•According to data from the Busia health department, diabetes prevalence rate stands at 1.9 per cent.
•The data revealed that more women in Busia live with diabetes compared to men.
The Busia county health department is concerned about the increase in diabetic patients resorting to herbal medicine.
Public health chief officer Jonathan Ino said some herbal drugs being used may not have been tested and approved for use by the Ministry of Health.
Ino advised diabetic patients to seek treatment in recognised health facilities.
He spoke to the Star on phone Wednesday.
“Shun herbal medicine and have faith in our health facilities which have qualified and professional healthcare workers,” Ino said.
“Some of the drugs sourced from herbal selling facilities have huge negative health implications.”
He said those consuming herbal medicine to ease pain associated with diabetes secretly consult herbalists.
According to data from the Busia health department, the diabetes prevalence rate averagely stands at 1.9 per cent.
This means out of an approximate population of 950,000 people, there is an average of 18,050 people with diabetes.
Out of the 18,050 people living with the disease, approximately 12,000 seek treatment at health facilities approved by the Health ministry.
The data revealed that more women in Busia live with diabetes compared to men.
Out of the residents who have been screened against the disease and tested positive, 8,563 are women while 4,400 are men.
The data revealed that out of the over 10,000 people who are diabetic, 240, are on constant insulin treatment while 4,664 use oral drugs.
Another 570 use both drugs and insulin while 3,369 are being helped by the health department to access healthy diets.

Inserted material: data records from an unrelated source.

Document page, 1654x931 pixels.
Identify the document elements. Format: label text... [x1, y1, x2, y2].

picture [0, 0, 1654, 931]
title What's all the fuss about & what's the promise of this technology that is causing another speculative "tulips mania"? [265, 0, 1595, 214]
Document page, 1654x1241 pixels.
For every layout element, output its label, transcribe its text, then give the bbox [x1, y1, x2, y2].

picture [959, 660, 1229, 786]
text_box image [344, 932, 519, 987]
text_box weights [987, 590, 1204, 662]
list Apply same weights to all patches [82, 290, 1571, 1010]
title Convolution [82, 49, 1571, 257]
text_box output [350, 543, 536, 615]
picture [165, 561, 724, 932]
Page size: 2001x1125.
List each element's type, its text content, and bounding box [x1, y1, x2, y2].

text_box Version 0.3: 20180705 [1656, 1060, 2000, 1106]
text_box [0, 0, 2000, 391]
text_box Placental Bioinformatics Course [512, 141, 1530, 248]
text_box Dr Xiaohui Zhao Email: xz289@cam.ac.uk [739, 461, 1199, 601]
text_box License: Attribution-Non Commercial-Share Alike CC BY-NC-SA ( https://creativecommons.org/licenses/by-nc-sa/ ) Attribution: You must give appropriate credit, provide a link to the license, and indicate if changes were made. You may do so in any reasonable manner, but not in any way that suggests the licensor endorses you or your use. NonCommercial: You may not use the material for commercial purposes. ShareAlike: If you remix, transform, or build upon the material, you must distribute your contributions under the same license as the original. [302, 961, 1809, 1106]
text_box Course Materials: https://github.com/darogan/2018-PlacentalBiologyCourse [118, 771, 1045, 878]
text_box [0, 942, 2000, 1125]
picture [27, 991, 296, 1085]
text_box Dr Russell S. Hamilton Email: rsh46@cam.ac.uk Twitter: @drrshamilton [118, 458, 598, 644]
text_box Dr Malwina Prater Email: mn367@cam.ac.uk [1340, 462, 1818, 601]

Speaking on Monday when the county celebrated World Diabetes Day, county clinical officer Dorah Mutonyi emphasised the importance of residents coming out to know their diabetes status for early diagnosis and proper treatment to prevent complications.
“Let us be responsible and know our status to protect ourselves from the effects and treatment cost,” Mutonyi said.
She said expectant women should constantly screen against diabetes.
World Bank Primary Integrated Care for 4 Chronic Diseases project administrator Lillian Lusimbo said PIC4C has made diverse interventions that have scaled up the provision of services in the county to benefit patients with non-communicable diseases.
“Through the project, we have provided monitoring tools among them blood pressure machines and glucometer machines to ensure patients can monitor their blood sugar and pressure,” she said.
Present during the event included county health administrator Ali Atemba, health promotion officer Nelson Andanje, community health services coordinator Emmanuel Luvai and representatives from Nutrition International.